Your instructions -
Pick out each line in the entries that contains the string "BoundingType", and copy those lines. Treat case as significant.

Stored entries
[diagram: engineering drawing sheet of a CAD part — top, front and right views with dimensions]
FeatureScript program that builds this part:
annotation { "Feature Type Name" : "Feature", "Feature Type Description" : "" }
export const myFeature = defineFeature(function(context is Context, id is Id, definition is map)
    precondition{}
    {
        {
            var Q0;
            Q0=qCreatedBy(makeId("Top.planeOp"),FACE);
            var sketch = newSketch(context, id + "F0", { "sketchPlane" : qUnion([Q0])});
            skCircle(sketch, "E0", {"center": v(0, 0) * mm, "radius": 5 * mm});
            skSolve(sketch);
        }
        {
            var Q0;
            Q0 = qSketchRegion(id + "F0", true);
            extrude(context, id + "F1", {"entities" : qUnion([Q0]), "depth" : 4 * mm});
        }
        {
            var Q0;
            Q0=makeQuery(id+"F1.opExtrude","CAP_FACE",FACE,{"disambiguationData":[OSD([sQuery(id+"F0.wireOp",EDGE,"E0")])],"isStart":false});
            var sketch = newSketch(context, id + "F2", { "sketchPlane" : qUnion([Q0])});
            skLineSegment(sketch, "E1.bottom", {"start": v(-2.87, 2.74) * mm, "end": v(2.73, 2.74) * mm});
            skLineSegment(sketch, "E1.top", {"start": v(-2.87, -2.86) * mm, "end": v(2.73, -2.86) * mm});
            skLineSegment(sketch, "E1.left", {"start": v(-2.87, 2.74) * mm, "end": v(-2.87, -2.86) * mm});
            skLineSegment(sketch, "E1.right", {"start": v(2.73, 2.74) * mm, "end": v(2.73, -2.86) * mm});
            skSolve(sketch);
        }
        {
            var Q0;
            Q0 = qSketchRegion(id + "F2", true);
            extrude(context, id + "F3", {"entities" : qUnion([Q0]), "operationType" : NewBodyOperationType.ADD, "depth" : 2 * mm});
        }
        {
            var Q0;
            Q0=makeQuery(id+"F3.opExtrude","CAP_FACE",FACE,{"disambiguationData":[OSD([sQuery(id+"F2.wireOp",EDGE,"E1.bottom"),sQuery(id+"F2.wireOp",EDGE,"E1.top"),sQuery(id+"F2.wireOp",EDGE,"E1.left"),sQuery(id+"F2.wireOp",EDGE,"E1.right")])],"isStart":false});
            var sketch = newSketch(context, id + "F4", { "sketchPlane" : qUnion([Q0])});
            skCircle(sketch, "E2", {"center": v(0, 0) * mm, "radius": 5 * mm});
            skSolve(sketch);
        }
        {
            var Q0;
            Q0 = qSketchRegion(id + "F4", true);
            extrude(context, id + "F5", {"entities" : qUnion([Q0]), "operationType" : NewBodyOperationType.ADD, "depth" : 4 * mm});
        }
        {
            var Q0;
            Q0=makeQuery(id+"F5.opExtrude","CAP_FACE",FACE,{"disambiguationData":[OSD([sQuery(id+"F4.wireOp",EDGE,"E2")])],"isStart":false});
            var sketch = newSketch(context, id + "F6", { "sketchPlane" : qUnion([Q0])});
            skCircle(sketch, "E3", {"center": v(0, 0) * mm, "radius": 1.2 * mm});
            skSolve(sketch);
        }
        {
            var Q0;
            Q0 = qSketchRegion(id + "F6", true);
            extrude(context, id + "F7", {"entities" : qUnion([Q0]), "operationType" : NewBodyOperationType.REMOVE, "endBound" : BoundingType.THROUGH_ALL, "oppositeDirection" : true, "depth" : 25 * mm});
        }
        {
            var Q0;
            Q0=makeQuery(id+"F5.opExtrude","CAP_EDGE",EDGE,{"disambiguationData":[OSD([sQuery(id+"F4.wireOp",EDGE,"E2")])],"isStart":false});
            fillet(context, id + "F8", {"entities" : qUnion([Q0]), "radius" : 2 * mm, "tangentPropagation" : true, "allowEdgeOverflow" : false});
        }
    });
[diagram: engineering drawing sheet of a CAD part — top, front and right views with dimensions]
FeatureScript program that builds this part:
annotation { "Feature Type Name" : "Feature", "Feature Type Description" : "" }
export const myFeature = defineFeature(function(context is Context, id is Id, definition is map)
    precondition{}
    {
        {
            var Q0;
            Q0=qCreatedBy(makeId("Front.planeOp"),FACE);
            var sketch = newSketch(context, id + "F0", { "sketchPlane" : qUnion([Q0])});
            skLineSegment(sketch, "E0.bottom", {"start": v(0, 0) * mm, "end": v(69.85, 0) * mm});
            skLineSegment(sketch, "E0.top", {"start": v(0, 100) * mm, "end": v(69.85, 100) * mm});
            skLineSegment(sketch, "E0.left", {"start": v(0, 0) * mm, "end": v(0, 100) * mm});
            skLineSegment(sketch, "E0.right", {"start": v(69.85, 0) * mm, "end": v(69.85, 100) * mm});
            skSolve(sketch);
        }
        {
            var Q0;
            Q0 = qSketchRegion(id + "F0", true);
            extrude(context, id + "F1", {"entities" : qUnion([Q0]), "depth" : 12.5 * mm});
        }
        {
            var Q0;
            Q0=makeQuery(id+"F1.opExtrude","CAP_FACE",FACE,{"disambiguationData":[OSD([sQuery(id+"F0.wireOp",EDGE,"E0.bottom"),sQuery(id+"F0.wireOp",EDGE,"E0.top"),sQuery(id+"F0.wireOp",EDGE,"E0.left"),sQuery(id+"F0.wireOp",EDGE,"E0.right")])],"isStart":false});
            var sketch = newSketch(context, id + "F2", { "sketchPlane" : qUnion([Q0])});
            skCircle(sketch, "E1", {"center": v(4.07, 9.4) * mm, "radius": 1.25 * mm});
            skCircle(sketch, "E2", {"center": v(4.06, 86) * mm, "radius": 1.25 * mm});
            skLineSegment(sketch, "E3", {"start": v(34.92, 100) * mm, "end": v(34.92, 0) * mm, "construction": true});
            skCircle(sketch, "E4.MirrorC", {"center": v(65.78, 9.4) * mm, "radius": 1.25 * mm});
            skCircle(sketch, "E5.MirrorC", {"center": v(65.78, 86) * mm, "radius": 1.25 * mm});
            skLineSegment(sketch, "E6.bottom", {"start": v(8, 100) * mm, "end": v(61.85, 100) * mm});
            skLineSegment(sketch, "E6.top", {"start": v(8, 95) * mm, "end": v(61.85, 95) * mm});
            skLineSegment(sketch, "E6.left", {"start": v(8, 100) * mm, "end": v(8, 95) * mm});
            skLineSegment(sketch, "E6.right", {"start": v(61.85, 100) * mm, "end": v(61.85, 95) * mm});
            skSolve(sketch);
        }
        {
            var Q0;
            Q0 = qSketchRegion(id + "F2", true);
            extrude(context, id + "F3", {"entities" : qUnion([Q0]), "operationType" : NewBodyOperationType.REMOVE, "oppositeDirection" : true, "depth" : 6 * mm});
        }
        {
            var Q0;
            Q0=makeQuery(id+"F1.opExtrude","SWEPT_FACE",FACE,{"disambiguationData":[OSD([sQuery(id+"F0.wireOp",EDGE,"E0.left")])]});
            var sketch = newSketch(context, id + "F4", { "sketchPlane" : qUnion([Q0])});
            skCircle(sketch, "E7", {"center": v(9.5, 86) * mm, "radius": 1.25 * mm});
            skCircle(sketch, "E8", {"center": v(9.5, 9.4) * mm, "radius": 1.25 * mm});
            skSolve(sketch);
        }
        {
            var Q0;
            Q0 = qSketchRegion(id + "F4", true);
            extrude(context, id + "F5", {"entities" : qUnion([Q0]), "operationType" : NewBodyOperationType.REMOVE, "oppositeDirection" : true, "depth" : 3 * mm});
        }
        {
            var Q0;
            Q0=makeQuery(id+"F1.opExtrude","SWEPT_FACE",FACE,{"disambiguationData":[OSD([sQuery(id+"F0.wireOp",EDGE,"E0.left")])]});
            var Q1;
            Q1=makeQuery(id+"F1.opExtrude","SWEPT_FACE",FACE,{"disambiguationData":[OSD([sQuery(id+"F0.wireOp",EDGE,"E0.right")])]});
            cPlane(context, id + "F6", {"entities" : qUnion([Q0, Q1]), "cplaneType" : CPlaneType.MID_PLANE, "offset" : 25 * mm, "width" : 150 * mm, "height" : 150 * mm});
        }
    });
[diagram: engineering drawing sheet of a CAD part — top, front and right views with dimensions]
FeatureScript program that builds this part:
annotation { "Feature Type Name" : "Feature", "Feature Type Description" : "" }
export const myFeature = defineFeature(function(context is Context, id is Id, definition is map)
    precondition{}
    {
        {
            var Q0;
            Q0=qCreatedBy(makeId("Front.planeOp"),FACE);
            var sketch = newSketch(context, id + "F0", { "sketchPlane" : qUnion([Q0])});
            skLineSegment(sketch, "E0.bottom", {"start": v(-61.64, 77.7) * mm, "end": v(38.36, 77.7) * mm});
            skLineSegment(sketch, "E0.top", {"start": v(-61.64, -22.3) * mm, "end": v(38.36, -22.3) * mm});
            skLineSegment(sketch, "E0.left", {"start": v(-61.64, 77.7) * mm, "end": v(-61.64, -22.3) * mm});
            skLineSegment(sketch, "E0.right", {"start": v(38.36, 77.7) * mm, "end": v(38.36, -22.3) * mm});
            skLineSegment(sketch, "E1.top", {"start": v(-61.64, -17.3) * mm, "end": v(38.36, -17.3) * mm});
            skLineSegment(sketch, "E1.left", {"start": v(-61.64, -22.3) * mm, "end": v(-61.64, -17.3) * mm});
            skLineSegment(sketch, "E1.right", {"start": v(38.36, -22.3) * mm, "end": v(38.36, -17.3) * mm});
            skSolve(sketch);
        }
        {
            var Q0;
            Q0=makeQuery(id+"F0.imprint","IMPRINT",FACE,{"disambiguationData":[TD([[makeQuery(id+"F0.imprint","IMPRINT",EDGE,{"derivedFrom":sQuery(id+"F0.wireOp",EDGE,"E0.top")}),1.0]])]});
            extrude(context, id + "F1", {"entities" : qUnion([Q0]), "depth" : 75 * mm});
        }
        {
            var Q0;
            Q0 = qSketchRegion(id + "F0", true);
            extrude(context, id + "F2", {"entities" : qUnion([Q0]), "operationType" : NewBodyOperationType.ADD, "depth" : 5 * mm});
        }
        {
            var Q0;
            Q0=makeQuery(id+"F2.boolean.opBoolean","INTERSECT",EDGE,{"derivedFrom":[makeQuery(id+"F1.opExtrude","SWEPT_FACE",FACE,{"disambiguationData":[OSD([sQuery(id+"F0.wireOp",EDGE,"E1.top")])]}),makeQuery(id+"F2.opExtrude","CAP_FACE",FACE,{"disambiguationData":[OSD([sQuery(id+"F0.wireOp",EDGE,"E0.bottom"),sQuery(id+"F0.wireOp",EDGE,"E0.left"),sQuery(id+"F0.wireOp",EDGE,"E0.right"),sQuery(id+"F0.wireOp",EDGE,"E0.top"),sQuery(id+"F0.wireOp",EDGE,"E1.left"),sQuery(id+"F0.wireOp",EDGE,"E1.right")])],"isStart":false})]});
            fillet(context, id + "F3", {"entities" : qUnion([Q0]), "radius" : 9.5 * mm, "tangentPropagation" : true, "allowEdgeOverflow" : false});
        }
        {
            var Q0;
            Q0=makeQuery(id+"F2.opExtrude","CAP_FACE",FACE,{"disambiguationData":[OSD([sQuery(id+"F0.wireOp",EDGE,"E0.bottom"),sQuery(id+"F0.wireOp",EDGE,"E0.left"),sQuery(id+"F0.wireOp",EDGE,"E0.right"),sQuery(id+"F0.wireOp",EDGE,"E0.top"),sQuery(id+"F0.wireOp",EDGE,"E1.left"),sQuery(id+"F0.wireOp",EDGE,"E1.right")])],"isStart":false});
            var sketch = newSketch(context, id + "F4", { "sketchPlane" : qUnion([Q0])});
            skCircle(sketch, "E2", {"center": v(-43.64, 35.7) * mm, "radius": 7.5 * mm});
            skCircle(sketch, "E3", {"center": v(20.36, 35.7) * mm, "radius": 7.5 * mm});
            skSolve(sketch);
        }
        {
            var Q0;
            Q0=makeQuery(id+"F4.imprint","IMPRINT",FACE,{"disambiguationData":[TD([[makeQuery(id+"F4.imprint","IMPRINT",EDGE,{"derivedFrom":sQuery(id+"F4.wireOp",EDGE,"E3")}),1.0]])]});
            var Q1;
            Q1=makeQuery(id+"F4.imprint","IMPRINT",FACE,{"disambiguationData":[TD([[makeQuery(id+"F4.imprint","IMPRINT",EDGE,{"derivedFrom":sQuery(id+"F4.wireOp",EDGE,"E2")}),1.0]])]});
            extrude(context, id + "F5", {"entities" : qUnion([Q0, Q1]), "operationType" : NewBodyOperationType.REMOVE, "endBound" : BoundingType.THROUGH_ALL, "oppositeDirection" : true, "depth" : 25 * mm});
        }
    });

Exercise output -
            extrude(context, id + "F7", {"entities" : qUnion([Q0]), "operationType" : NewBodyOperationType.REMOVE, "endBound" : BoundingType.THROUGH_ALL, "oppositeDirection" : true, "depth" : 25 * mm});
            extrude(context, id + "F5", {"entities" : qUnion([Q0, Q1]), "operationType" : NewBodyOperationType.REMOVE, "endBound" : BoundingType.THROUGH_ALL, "oppositeDirection" : true, "depth" : 25 * mm});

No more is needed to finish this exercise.